RECORDS

= = = = = = =

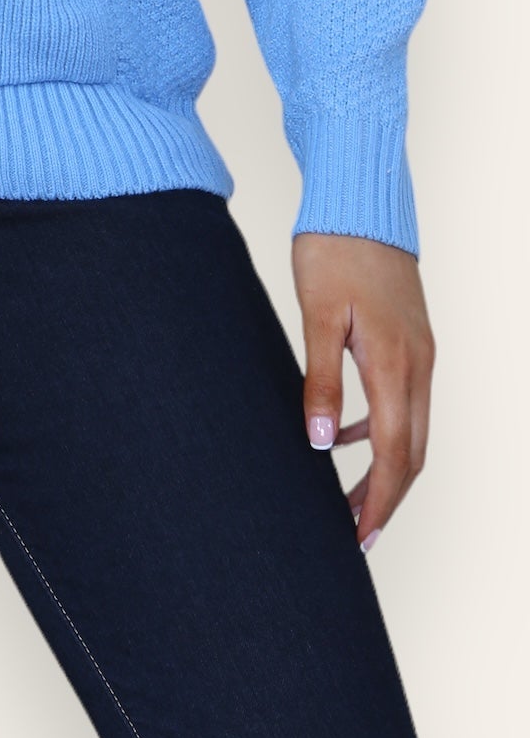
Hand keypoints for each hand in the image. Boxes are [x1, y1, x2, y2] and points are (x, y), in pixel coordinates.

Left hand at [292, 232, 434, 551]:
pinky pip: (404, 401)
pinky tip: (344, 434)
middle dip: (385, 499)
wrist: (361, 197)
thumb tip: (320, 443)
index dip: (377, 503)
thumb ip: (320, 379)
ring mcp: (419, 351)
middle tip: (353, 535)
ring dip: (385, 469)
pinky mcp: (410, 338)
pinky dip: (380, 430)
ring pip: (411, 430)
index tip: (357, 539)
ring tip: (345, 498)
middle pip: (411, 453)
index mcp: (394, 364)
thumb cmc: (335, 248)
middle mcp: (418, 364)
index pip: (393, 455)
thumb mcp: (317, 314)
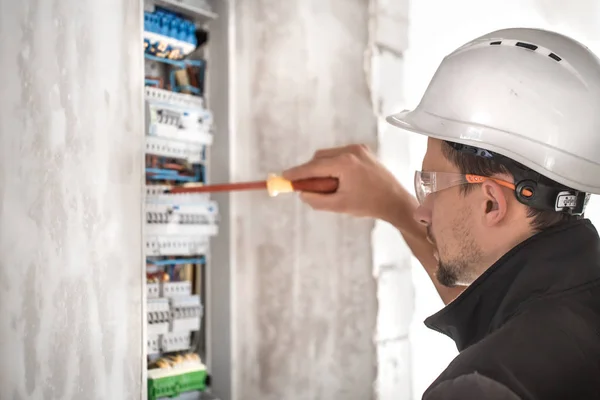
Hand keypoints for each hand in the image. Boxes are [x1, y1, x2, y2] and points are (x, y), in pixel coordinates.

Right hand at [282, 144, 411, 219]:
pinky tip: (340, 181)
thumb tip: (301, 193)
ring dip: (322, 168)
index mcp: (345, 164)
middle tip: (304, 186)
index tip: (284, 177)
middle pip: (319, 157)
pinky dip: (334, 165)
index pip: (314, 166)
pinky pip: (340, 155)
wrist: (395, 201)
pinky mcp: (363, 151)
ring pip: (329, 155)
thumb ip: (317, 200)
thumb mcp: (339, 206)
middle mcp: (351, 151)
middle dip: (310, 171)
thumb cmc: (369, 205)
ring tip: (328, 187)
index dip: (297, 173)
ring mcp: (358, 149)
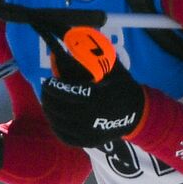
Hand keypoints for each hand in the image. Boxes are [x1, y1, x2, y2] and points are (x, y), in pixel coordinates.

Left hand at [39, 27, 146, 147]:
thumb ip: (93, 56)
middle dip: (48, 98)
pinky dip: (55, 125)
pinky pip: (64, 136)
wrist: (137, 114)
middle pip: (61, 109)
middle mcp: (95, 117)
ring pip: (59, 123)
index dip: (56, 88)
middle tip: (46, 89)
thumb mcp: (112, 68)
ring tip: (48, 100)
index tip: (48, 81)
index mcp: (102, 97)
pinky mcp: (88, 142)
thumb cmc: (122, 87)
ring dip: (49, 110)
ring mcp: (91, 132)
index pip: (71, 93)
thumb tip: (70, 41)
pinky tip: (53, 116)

= = = = = = =

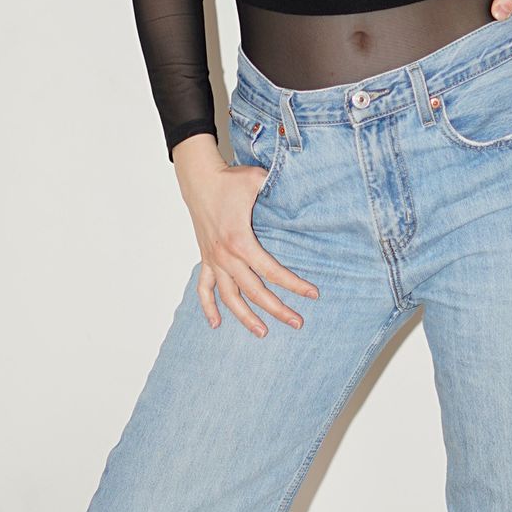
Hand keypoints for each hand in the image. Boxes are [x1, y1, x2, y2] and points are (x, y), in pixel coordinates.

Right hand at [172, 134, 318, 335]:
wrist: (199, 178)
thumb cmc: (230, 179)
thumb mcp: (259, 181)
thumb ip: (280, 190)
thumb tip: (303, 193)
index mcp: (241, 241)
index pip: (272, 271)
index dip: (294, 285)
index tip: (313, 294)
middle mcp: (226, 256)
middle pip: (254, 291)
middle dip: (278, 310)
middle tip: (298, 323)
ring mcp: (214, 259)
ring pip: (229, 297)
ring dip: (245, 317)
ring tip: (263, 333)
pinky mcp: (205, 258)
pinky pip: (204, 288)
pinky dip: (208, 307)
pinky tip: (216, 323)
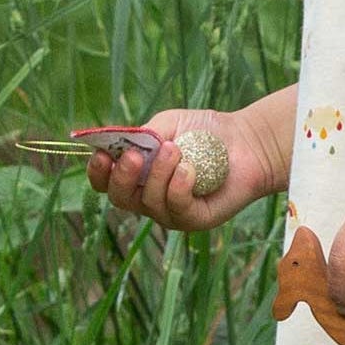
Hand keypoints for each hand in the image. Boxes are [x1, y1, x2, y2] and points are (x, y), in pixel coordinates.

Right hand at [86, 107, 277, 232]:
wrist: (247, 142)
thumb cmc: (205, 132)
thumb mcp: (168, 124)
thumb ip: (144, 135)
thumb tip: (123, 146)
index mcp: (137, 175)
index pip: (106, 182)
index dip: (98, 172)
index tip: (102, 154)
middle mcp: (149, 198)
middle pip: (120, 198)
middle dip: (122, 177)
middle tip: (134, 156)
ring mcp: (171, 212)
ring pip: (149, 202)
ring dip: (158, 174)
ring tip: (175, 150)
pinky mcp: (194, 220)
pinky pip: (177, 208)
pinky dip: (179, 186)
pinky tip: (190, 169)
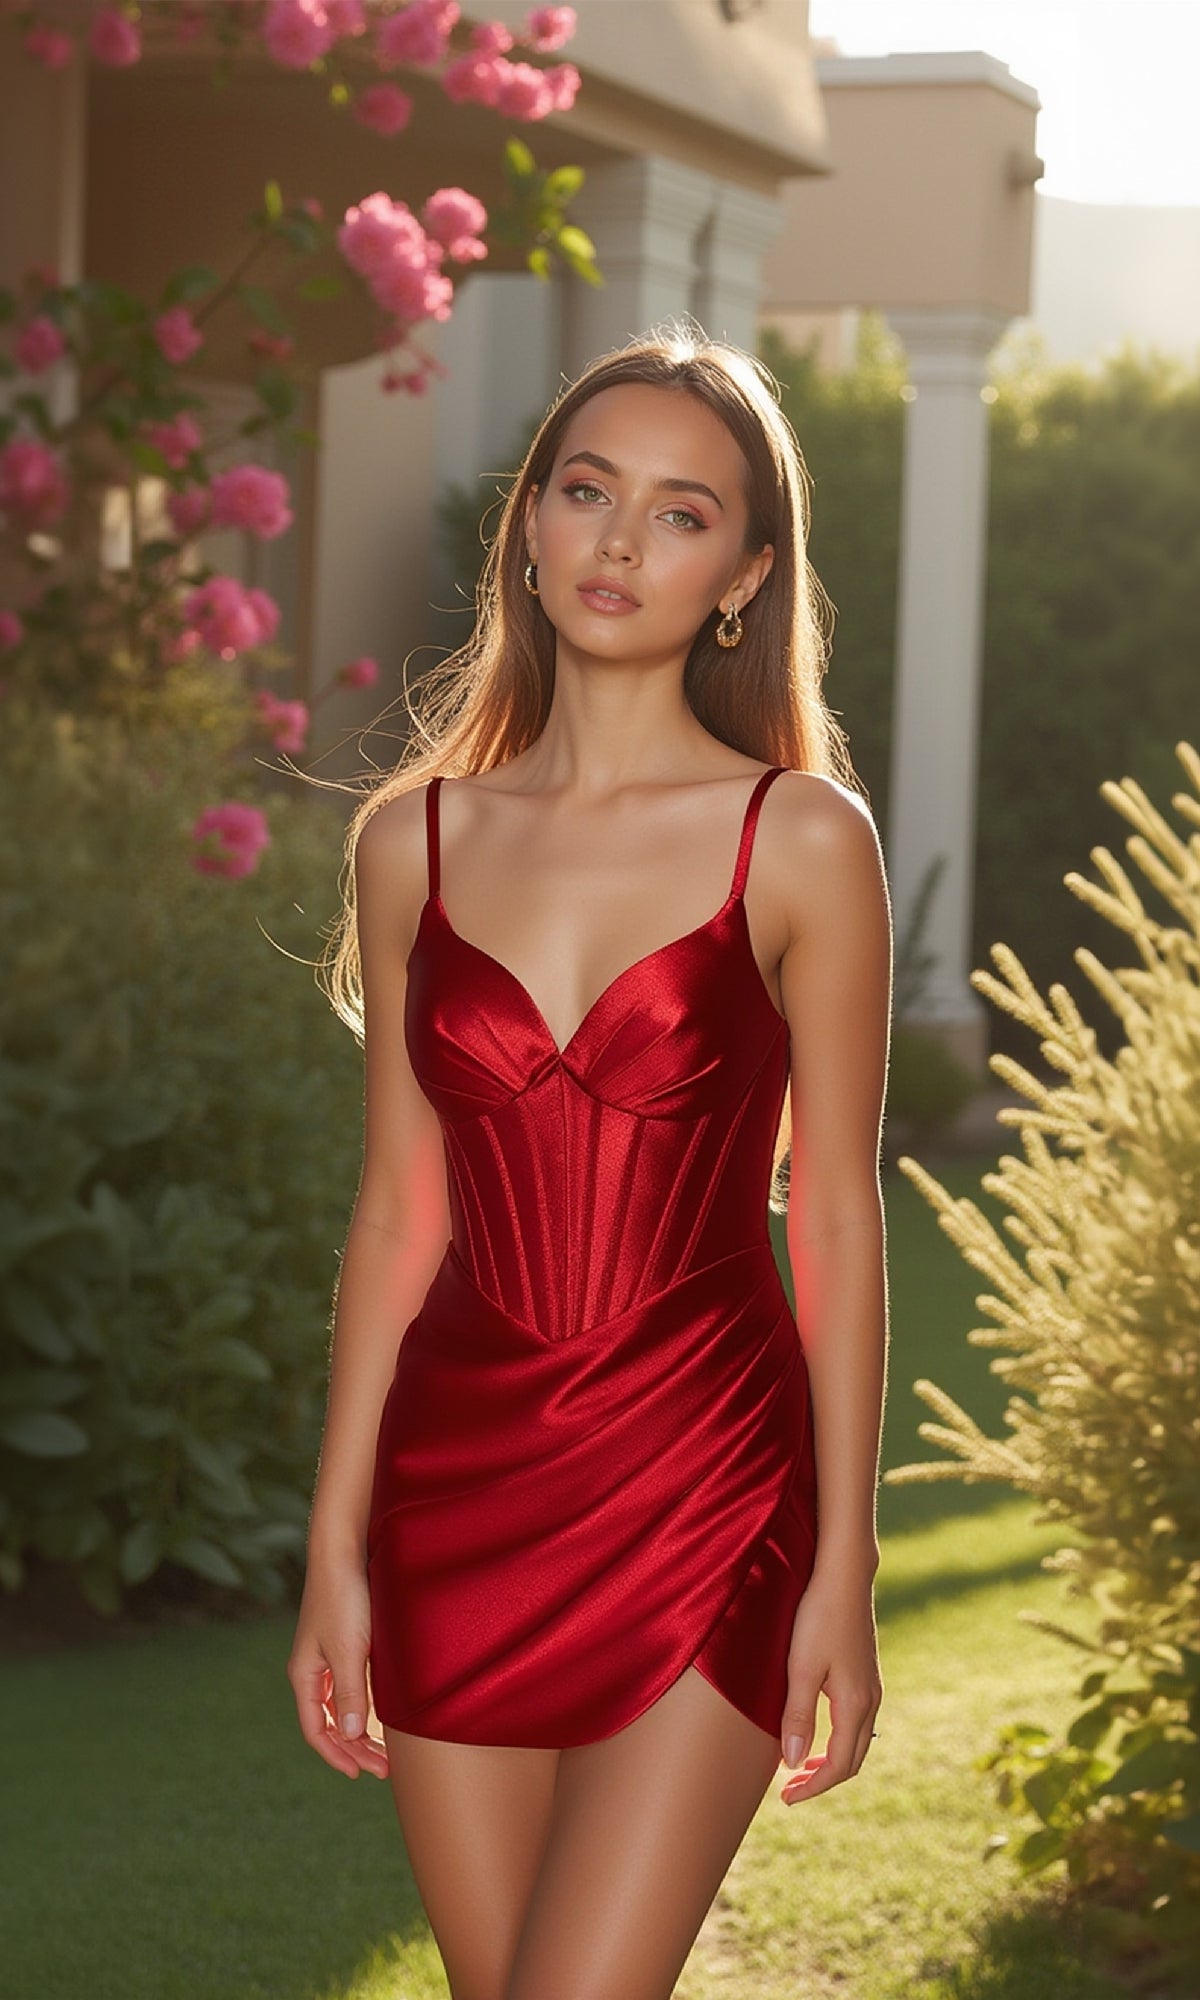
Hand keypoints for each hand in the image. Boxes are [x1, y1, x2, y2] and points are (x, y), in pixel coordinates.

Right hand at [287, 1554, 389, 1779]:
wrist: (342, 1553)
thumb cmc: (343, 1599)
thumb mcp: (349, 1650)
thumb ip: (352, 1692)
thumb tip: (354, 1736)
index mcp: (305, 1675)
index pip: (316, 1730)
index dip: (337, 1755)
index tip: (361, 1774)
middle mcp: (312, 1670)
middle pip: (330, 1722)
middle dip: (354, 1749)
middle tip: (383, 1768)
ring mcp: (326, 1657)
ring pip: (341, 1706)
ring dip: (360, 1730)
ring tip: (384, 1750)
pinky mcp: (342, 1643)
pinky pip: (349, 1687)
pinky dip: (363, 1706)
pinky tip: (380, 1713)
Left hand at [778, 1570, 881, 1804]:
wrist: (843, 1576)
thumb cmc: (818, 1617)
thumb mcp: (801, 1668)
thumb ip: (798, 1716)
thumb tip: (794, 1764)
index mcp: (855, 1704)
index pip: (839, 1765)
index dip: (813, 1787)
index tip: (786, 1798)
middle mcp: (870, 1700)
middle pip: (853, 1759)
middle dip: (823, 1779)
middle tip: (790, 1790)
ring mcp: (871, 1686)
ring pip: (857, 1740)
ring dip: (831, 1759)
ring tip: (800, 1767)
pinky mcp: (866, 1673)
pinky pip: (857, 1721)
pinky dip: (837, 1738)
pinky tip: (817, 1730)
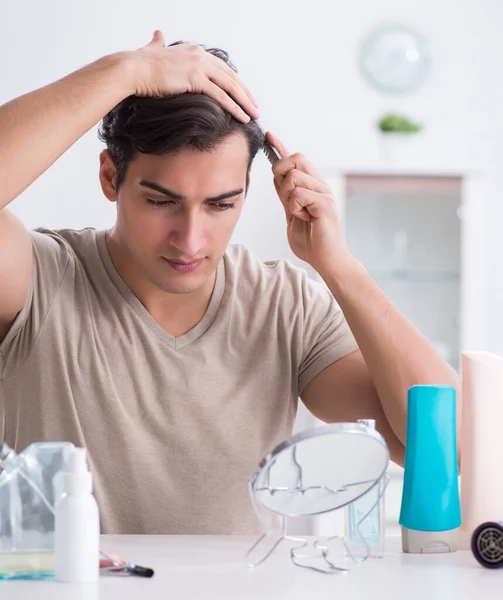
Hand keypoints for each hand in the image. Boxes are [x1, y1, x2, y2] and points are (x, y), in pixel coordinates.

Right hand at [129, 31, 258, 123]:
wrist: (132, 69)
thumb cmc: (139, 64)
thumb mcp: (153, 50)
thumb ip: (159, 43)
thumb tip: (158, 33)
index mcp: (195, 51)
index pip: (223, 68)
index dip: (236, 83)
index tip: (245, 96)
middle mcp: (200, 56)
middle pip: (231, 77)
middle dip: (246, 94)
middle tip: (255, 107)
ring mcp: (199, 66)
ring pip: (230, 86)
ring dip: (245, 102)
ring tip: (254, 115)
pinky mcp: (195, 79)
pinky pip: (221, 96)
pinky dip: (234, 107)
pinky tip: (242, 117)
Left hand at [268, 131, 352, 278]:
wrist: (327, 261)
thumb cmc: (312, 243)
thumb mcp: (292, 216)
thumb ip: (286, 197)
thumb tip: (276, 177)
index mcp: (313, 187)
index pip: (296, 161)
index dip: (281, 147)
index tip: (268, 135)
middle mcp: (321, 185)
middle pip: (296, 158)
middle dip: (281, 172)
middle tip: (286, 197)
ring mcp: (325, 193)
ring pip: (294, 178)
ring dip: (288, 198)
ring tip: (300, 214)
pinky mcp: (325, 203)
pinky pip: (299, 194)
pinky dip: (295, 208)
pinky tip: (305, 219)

= = = = = = =

WORK ITEM
There is a run of lines above from the one with "pinky mcp: (342, 1643)" to the one with "ring dip: (831, 1759)"; print exactly that run, both ends included, and nothing else.

SOLUTION FOR THIS EXERCISE
pinky mcp: (342, 1643)
pinky pip: (349, 1687)
pinky dip: (363, 1706)
pinky tip: (380, 1713)
Left hand at [778, 1570, 881, 1804]:
wrist: (843, 1576)
thumb cmc: (818, 1617)
thumb mcp: (801, 1668)
thumb ip: (798, 1716)
thumb tip: (794, 1764)
index mcp: (855, 1704)
index pip: (839, 1765)
index dip: (813, 1787)
index tip: (786, 1798)
middle mcp: (870, 1700)
middle pip: (853, 1759)
middle dip: (823, 1779)
middle tip: (790, 1790)
ring mcp: (871, 1686)
ring pip: (857, 1740)
ring dip: (831, 1759)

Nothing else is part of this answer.